## READING TEXT:
Figure 4.

Flaxseed lignan absorption, first-pass metabolism, and enterohepatic recycling. The flaxseed lignan, secoisolariciresinol diglucoside (SDG), is biotransformed by bacteria in the gastrointestinal tract upon oral intake. Due to their lipophilicity, the aglycones and mammalian lignans may cross biological membranes via passive diffusion. With permeation into the enterocyte a portion of the aglycone and mammalian lignans undergo first-pass metabolism by phase II enzymes (e.g., UDP-glucuronosyltransferases (UGT), sulfotransferases (ST)). The polar, water-soluble glucuronide and sulfate conjugates require transport across the basolateral membrane of the intestinal epithelium by active transporters to gain access to the portal blood supply. Unmetabolized aglycone and mammalian lignans enter the hepatocyte by passive diffusion and undergo phase II metabolism by UGTs and STs. The conjugated metabolites are actively transported into the bile and can be reintroduced into the gastrointestinal tract. Here, they can be deconjugated and undergo reabsorption, a process called enterohepatic recirculation (EHR). The various lignans and their corresponding metabolites may elicit biological responses upon entering the systemic circulation by interacting with various enzymes, transporters, and other cell signaling macromolecules. Elimination of the conjugated metabolites can occur through either fecal or renal excretion. Adopted from reference [403].

## PROVIDED MATERIAL:
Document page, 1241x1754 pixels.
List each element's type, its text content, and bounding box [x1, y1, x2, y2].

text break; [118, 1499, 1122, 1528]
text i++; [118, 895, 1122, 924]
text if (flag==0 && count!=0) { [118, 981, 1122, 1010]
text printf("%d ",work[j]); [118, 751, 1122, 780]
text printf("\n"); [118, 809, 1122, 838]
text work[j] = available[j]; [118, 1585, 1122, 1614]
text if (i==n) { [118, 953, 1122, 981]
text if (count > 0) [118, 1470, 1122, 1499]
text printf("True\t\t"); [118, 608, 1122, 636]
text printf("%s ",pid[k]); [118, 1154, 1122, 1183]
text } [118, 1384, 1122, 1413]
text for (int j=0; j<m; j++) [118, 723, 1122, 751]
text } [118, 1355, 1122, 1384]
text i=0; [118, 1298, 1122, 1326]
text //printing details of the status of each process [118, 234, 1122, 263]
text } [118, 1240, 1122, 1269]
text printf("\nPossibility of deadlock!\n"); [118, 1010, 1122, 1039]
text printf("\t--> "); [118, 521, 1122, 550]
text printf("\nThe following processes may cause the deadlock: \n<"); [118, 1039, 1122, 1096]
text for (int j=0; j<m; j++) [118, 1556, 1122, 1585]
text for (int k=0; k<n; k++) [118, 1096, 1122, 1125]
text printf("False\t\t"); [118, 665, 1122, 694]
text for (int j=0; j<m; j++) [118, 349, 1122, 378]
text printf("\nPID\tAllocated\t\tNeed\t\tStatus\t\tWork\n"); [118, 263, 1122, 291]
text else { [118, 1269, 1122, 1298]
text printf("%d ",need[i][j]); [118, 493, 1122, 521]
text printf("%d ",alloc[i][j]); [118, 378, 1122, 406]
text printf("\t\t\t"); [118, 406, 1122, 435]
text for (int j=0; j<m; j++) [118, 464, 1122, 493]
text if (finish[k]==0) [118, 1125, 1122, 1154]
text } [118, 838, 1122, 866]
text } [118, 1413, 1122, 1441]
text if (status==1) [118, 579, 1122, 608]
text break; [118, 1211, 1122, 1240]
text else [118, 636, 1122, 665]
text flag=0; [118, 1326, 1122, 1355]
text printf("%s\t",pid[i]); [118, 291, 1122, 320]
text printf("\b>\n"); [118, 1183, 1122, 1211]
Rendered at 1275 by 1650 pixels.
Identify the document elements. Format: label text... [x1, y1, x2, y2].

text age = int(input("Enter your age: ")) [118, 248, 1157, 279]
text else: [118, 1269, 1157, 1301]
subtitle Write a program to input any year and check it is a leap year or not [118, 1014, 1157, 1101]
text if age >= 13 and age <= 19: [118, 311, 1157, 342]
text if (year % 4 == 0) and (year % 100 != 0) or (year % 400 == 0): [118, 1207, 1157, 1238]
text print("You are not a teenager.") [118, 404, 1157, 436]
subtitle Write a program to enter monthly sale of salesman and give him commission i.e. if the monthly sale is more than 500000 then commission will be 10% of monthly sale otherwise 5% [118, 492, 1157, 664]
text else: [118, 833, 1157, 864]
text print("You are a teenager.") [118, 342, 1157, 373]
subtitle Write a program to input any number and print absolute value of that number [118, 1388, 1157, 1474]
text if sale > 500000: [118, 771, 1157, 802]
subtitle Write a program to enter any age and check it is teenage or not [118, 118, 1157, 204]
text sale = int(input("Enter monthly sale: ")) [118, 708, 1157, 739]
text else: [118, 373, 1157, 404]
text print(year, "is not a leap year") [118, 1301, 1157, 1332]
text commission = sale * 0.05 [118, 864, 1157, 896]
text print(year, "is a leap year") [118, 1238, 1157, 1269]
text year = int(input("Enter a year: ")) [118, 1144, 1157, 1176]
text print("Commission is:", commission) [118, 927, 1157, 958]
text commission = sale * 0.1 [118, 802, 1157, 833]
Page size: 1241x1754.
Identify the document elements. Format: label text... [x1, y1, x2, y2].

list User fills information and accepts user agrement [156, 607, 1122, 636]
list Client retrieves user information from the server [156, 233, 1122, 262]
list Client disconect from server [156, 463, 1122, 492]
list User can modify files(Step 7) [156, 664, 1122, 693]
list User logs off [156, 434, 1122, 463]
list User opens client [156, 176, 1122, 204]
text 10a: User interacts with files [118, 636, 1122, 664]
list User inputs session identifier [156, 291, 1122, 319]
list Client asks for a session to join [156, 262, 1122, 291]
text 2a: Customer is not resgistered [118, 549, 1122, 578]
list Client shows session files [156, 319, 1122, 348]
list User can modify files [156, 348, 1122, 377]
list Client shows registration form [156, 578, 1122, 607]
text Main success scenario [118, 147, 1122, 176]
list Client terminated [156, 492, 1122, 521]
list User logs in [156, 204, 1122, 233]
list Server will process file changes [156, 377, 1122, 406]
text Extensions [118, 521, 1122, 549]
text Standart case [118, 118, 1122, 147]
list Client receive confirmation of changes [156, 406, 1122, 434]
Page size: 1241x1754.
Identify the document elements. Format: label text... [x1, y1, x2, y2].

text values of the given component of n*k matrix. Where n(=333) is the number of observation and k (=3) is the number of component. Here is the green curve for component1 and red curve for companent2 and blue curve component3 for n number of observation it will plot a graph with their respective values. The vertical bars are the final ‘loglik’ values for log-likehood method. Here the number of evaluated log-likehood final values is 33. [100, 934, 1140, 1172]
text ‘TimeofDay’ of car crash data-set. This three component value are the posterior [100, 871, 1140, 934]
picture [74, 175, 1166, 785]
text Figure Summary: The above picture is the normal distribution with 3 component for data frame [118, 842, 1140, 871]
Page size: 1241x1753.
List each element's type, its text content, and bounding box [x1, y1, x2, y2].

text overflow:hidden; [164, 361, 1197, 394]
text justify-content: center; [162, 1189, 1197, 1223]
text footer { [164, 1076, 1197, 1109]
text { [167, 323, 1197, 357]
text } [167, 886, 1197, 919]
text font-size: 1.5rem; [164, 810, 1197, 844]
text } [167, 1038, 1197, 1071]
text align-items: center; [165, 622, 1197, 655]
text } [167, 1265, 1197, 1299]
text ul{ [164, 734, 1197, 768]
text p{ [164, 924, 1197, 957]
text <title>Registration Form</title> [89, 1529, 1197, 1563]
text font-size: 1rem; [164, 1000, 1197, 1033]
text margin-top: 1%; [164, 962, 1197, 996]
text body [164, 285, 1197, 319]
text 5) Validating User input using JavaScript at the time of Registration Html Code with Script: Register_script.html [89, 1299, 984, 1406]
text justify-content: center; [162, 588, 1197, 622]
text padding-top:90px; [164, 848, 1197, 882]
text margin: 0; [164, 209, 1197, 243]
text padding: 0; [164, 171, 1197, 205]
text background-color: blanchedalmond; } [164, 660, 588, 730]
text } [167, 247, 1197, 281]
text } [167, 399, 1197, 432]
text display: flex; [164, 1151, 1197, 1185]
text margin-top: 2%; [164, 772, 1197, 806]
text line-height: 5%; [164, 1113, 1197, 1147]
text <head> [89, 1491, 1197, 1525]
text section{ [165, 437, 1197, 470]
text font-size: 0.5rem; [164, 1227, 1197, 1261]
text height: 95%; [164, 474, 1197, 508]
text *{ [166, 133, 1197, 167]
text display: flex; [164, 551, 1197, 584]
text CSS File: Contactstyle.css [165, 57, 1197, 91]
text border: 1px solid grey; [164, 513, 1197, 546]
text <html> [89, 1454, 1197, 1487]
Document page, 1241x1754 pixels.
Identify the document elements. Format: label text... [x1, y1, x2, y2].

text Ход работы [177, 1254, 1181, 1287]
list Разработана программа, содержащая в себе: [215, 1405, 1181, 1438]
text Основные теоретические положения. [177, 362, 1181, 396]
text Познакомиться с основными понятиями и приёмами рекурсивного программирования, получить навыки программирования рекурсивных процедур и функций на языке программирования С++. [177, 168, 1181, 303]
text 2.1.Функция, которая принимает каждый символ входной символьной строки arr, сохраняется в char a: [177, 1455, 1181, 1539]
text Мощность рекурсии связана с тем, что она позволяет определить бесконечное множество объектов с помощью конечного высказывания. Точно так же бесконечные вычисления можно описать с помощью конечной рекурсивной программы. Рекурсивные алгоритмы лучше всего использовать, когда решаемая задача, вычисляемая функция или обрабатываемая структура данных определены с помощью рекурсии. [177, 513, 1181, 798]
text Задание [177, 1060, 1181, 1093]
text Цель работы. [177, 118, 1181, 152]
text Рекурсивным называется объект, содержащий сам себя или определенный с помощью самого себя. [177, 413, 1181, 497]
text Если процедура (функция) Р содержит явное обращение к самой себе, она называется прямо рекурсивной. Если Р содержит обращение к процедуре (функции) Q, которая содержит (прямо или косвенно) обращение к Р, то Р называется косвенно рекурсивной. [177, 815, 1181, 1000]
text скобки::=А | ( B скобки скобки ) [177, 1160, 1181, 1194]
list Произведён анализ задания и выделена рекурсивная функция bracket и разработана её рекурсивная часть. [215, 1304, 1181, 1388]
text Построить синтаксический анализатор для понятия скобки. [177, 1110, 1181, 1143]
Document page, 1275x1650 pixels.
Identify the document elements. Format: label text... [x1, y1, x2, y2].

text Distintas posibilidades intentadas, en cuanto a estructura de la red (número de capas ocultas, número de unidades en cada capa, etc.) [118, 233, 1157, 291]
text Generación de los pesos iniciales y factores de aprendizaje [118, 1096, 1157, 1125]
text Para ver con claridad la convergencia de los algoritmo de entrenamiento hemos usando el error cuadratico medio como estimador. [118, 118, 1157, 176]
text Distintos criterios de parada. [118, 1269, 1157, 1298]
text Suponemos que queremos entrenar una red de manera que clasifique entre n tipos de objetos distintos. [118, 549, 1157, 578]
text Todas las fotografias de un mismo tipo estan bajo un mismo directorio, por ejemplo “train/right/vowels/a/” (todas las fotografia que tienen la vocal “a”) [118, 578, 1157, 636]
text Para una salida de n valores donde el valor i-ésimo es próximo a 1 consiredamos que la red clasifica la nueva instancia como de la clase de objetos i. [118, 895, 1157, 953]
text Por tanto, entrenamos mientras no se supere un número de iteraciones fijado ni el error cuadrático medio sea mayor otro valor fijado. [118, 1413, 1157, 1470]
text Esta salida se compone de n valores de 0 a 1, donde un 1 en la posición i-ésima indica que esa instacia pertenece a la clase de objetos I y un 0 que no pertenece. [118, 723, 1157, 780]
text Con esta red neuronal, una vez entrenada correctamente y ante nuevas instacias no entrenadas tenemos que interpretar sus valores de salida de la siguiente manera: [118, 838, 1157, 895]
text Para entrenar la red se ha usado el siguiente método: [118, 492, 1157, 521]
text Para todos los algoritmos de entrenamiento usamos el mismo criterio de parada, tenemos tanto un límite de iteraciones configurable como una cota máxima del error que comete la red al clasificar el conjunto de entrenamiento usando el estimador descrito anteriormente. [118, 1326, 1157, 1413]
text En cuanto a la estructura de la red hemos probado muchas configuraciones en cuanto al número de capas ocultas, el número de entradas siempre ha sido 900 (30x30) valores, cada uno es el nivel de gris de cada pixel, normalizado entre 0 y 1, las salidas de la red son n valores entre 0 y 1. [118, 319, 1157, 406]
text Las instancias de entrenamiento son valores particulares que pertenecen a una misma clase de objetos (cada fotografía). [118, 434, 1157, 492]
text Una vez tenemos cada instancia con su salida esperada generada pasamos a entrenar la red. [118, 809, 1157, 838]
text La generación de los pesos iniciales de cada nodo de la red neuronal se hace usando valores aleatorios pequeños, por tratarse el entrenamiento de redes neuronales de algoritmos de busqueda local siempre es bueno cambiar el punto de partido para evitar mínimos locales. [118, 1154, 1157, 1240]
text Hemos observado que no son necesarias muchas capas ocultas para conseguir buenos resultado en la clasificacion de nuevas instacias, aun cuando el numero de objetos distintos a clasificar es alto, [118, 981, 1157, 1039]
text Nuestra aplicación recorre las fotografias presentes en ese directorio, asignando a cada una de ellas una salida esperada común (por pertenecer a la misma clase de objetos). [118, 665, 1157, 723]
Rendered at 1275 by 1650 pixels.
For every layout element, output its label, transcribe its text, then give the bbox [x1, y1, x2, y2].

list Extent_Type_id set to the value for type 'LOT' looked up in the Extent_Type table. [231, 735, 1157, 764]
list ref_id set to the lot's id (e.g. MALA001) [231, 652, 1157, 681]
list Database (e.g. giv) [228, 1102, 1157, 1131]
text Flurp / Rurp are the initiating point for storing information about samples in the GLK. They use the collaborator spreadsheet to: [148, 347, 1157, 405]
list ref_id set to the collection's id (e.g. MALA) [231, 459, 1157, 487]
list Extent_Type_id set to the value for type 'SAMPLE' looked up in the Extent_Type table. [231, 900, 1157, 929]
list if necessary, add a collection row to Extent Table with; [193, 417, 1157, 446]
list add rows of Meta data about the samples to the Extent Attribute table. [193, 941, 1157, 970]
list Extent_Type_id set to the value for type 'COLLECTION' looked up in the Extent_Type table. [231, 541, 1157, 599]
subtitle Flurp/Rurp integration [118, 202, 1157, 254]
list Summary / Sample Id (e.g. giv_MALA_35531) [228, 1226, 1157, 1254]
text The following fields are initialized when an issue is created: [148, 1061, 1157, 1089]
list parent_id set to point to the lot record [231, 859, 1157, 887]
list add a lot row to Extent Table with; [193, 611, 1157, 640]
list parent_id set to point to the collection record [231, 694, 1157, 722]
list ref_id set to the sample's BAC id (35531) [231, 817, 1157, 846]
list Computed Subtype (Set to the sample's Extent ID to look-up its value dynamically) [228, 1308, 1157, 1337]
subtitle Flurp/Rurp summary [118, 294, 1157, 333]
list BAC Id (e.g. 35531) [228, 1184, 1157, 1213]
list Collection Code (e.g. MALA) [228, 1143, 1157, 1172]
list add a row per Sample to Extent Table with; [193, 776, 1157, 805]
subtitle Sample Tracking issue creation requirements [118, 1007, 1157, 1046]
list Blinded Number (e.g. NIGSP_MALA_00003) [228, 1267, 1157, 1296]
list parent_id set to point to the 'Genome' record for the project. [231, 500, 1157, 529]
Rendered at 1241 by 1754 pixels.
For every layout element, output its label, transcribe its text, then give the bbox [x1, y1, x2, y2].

## TASK STATEMENT:
Transcribe the flaxseed lignan caption in full, with no changes. The records have nothing to do with the flaxseed lignan caption.

## ANSWER SECTION:
Figure 4.

Flaxseed lignan absorption, first-pass metabolism, and enterohepatic recycling. The flaxseed lignan, secoisolariciresinol diglucoside (SDG), is biotransformed by bacteria in the gastrointestinal tract upon oral intake. Due to their lipophilicity, the aglycones and mammalian lignans may cross biological membranes via passive diffusion. With permeation into the enterocyte a portion of the aglycone and mammalian lignans undergo first-pass metabolism by phase II enzymes (e.g., UDP-glucuronosyltransferases (UGT), sulfotransferases (ST)). The polar, water-soluble glucuronide and sulfate conjugates require transport across the basolateral membrane of the intestinal epithelium by active transporters to gain access to the portal blood supply. Unmetabolized aglycone and mammalian lignans enter the hepatocyte by passive diffusion and undergo phase II metabolism by UGTs and STs. The conjugated metabolites are actively transported into the bile and can be reintroduced into the gastrointestinal tract. Here, they can be deconjugated and undergo reabsorption, a process called enterohepatic recirculation (EHR). The various lignans and their corresponding metabolites may elicit biological responses upon entering the systemic circulation by interacting with various enzymes, transporters, and other cell signaling macromolecules. Elimination of the conjugated metabolites can occur through either fecal or renal excretion. Adopted from reference [403].